When the police tape still fluttered wildly all about Bondi, the imperative of community, faith-based and cultural unity was admirably promoted by faith leaders. It was a message of compassion and acceptance – of unifying rather than splitting apart in a time of targeted violence.

In keeping with the symbolism of the Festival of Lights (illumination amid darkness), there was so much fitting evocation of the need for lightness.

Unity, light and compassion was the essence of belief.

‘Our public places may not look exactly as they did again.’

And yet segments of the political landscape reacted so nauseatingly swiftly with division, finger-pointing and accusation.

Some politicians gravitated straight for the darkness, using tragedy as a calculating chance to challenge Australia’s migration rules.

Observe the harmful rhetoric of division from longstanding agitators of Australian racial division, exploiting the massacre before the site was even cold. Then consider the words of leadership aspirants while the probe was ongoing.

Government has a formidable task to do when it comes to uniting a nation that is mourning and scared and looking for the hope and, not least, explanations to so many questions.

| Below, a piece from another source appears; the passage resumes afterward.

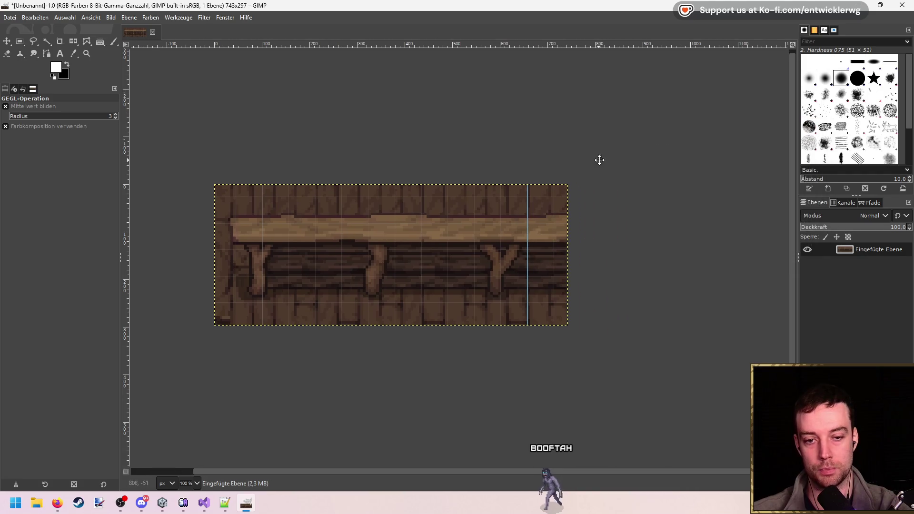
right_click(887, 251)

Like why, when the national terrorism threat level was assessed as likely, did such a significant public Hanukah celebration go ahead with such a woefully insufficient protection? Like how could the alleged killers have six guns in the residence when the security agency has so openly and consistently warned of the threat of antisemitic violence?

How rapidly we were subjected to that tired line (or versions of it) that it’s people not guns that cause death. Naturally, both things are true. It’s feasible to simultaneously pursue new ways to prevent hate-fuelled violence and keep guns away from its potential actors.

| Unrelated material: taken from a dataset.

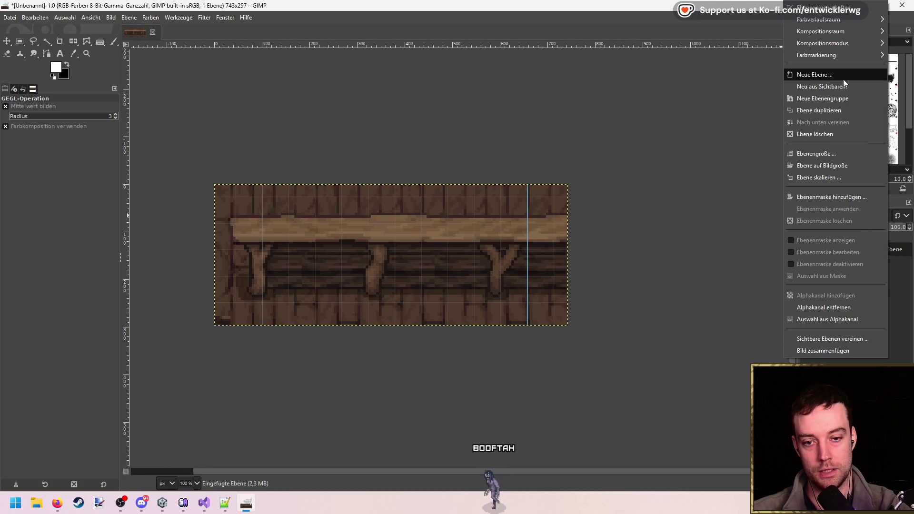
left_click(845, 196)
key("Return")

In this city of profound beauty, of clear blue heavens above sea and shore, the ocean and the beaches – our communal areas – may not seem quite the same again to the multitude who’ve noted that iconic Bondi seems so jarringly out of place with last weekend’s obscene bloodshed.

We long right now for understanding and meaning, for family, and perhaps for the solace of aesthetics in culture or the natural world.

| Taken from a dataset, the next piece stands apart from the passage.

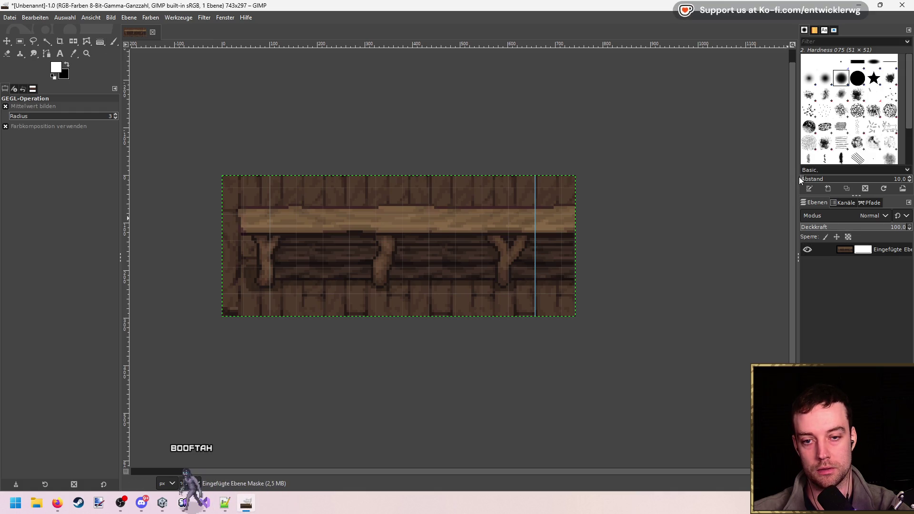
left_click_drag(798, 177, 713, 172)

This weekend many Australians are cancelling holiday gathering plans. Quiet contemplation will feel more appropriate.

But this is perhaps somewhat against instinct. For in these times of fear, anger, sadness, confusion and grief we need each other now more than ever.

The comfort of community – the human glue of the unity in the very word – is what we probably need most.

But sadly, all of the indicators are that cohesion in politics and society will be hard to find this extended, enervating summer.

Scott Williams
Scott Williams

A seasoned writer and digital strategist with over a decade of experience in content creation and creative coaching.